Join Lake Optimization
Datasets with joins have their data copied in S3 so that it may be joined using Athena. When there are frequent data syncs, the S3 folder accumulates an excess number of small files. In addition, when data syncs update existing records with matching IDs, the old records remain in S3. Both of these situations degrade join performance and, in extreme cases, may even lead to errors.
Qrvey’s Join Lake Optimization (JLO) resolves these issues. It is a process that can be run as needed to restore sync performance for a Dataset. It performs the following actions for each data source of a Dataset:
- Runs Athena queries that copy the data from the current data lake containing many small files into a new lake.
- The lake’s updated files will be larger, but there will be fewer of them.

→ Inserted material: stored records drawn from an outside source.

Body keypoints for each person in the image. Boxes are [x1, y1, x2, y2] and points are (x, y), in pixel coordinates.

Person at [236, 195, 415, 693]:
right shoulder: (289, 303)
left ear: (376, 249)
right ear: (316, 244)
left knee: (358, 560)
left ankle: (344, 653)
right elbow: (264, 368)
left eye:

- The queries do not copy outdated records.
- Removes old lake files.
JLO benefits Datasets with records that are frequently updated. In addition, JLO improves the performance of data syncs in the following situations:
- Frequent data syncs (1,000+) with a small number of records.
- Data syncs with a large number of records (1,000+).

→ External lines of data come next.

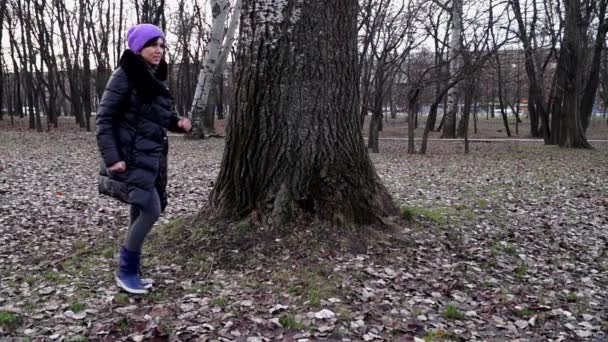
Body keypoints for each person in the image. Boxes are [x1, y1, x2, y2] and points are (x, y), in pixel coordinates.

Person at [96, 23, 191, 294]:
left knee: (140, 207)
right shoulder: (124, 75)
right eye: (152, 45)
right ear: (138, 47)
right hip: (129, 158)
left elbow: (156, 117)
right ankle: (125, 272)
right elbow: (104, 119)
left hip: (149, 157)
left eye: (161, 45)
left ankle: (131, 270)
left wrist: (177, 123)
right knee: (152, 208)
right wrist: (113, 159)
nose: (159, 51)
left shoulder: (153, 78)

- The performance of data sync joins has degraded.
Running Join Lake Optimization
During optimization, data sync jobs are suspended. They resume their regular schedules after optimization. Similarly, optimization is prevented during a data load job.
Run JLO for a Dataset by submitting a request to a Qrvey AWS Lambda function.
Function Name:
xxxxx_dataload_drJoinQuery (xxxxx represents the Qrvey deployment ID.)
Event JSON:
{
"operation": "executeJoinLakeOptimization",
"datasetId": "myDatasetId",
}
JLO may be launched programmatically with the AWS Lambda client API or interactively with the AWS Lambda console’s Test feature.
Scheduling Join Lake Optimization
Datasets at risk of degraded performance should be optimized on a regular basis. Regular execution ensures better performance, lower cost, and greater reliability. AWS EventBridge Rules provides a convenient mechanism. Follow these steps to create a schedule for each Dataset:
- From the AWS console, open EventBridge Rules.
- Click Create Rule.
- Enter a name.
- Select Recurring Schedule.
- Enter either a Cron or Rate-based schedule.
- Specify that the event should trigger a Lambda function.
- Select the Lambda name:
xxxxx_dataload_drJoinQuery
- Specify the JSON payload:
{
"operation": "executeJoinLakeOptimization",
"datasetId": "myDatasetId",
}
- Save the schedule.